» Supplied records
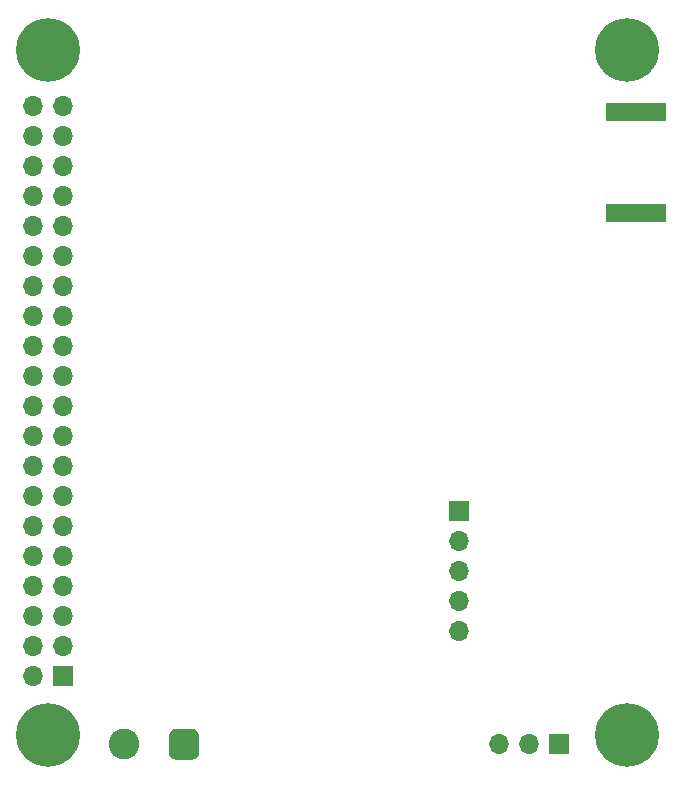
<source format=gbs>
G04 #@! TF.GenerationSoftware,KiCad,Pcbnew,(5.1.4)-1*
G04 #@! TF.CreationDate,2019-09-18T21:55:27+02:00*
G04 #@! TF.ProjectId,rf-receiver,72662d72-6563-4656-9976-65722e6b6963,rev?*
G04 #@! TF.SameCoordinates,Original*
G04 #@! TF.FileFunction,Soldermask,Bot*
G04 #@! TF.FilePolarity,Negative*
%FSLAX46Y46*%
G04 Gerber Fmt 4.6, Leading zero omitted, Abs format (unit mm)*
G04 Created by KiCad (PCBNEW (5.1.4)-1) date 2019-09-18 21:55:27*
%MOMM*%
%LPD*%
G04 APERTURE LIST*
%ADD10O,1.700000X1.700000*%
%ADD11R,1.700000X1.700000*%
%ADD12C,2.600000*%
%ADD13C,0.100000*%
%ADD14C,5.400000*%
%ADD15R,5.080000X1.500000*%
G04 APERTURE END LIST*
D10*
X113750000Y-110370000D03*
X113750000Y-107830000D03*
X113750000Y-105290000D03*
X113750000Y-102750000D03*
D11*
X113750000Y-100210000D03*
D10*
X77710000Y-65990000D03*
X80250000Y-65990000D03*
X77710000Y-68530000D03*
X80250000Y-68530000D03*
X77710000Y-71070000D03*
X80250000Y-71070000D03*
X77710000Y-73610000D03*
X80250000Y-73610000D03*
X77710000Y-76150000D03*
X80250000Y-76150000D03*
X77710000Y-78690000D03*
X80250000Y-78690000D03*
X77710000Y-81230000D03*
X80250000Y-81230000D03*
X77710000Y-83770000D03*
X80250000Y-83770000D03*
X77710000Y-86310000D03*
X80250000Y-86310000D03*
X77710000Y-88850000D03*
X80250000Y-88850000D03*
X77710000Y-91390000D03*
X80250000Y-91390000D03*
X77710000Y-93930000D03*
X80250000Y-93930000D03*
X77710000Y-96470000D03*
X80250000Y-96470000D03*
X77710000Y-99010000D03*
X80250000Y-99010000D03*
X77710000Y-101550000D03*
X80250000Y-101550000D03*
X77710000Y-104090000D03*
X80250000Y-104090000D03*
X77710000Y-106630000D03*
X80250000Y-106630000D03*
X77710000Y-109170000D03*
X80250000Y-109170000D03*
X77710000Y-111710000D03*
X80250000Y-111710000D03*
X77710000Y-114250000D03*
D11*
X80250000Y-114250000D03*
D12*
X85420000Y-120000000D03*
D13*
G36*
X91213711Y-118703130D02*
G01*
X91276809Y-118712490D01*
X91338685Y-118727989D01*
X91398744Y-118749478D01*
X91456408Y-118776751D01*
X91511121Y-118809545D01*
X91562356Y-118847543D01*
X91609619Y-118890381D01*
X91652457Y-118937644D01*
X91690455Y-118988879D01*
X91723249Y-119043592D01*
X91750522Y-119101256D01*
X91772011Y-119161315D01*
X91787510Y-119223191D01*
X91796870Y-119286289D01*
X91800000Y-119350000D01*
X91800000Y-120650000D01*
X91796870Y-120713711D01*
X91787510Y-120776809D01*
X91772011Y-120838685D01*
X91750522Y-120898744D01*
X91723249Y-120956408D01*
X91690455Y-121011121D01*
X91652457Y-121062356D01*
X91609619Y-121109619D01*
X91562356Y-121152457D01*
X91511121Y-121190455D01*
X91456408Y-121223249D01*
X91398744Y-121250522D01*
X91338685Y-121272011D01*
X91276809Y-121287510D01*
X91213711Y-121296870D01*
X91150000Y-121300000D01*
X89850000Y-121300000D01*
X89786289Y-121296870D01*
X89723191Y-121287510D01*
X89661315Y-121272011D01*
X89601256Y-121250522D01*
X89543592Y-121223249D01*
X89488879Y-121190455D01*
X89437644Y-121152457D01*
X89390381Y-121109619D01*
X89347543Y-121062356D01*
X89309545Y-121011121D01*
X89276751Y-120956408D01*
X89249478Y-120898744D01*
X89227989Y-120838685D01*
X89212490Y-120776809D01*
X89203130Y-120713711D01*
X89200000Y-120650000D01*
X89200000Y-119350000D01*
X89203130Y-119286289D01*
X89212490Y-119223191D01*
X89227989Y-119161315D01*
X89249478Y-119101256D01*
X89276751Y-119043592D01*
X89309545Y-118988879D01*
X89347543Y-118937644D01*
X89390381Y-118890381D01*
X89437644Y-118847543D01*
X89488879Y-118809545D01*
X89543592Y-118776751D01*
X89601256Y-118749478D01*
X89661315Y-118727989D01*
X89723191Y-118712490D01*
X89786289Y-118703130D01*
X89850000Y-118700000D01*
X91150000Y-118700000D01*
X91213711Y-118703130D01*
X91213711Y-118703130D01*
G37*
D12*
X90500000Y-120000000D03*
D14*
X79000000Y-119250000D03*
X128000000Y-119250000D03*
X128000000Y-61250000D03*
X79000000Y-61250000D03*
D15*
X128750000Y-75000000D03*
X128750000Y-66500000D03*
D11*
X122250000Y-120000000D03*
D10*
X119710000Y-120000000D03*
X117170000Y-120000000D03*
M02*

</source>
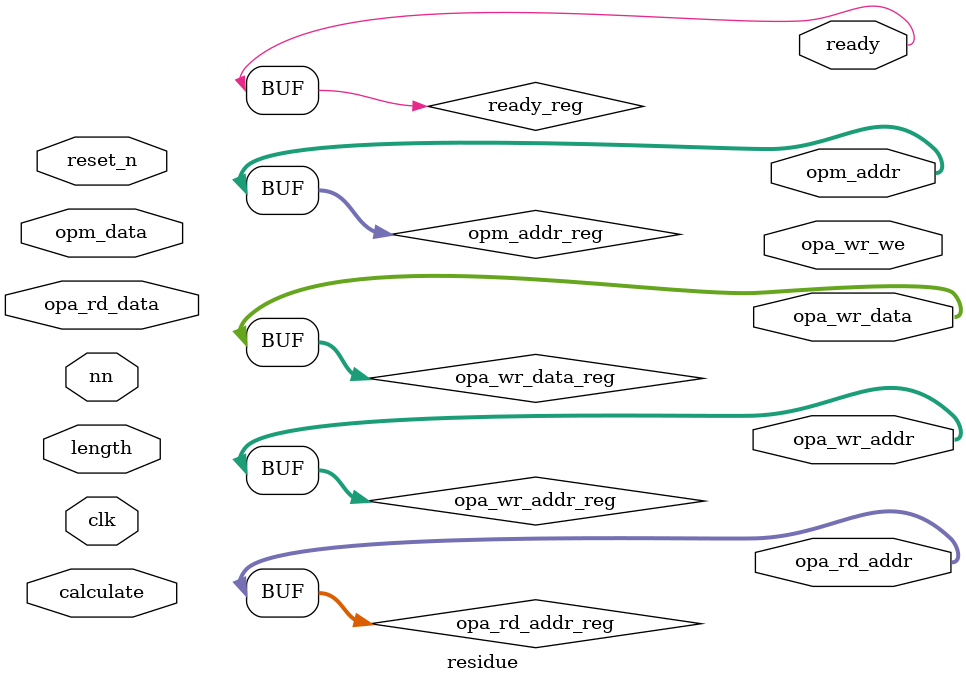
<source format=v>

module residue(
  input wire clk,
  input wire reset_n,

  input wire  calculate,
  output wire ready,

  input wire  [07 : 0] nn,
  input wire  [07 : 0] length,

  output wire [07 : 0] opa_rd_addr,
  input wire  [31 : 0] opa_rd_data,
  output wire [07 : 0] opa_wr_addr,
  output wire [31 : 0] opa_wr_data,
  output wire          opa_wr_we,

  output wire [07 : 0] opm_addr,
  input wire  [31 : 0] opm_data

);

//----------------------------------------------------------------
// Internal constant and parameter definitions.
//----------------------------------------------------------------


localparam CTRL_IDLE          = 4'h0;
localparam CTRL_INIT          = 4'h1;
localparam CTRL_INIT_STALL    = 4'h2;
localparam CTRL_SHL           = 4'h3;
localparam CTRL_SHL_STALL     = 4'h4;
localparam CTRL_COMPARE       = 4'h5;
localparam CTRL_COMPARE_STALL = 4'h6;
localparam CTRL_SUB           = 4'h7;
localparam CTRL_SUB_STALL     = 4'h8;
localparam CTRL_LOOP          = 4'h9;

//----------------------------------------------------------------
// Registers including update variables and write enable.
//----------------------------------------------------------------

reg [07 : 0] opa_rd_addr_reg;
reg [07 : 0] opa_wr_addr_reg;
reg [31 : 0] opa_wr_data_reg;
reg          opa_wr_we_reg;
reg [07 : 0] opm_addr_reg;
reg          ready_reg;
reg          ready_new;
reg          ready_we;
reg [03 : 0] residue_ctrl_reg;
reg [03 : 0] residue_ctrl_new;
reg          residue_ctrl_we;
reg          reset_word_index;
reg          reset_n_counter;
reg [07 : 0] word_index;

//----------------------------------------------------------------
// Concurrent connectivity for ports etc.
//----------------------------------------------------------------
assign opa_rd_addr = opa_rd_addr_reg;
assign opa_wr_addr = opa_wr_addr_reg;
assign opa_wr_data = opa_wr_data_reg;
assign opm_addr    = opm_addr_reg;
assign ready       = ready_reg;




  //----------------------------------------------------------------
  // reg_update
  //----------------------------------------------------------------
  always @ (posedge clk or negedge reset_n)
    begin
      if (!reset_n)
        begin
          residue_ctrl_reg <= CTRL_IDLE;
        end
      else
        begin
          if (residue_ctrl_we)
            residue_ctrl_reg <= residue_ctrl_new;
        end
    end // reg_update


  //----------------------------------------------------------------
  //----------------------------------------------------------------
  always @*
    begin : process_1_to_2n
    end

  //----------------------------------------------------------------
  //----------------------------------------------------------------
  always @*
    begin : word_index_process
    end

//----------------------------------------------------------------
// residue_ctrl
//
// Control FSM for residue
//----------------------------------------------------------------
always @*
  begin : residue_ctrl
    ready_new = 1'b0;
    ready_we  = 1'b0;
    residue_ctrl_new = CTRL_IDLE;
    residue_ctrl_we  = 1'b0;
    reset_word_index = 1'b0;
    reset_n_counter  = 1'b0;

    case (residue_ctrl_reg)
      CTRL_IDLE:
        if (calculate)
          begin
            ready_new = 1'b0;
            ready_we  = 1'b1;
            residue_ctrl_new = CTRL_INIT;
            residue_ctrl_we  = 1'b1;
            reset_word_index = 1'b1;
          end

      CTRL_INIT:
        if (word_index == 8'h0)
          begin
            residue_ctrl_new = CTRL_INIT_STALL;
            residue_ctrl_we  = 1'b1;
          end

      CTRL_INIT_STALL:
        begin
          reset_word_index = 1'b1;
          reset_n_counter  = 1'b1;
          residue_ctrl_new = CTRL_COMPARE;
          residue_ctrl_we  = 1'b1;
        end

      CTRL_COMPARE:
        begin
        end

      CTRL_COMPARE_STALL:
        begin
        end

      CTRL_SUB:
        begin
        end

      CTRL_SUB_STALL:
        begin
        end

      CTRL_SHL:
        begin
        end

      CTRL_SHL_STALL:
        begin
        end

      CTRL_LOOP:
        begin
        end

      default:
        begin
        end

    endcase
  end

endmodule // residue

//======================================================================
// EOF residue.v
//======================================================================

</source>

» Job
Which lines in the material above include the string "KiCad"? Pull them out.

» Exercise result
G04 #@! TF.GenerationSoftware,KiCad,Pcbnew,(5.1.4)-1*
G04 Created by KiCad (PCBNEW (5.1.4)-1) date 2019-09-18 21:55:27*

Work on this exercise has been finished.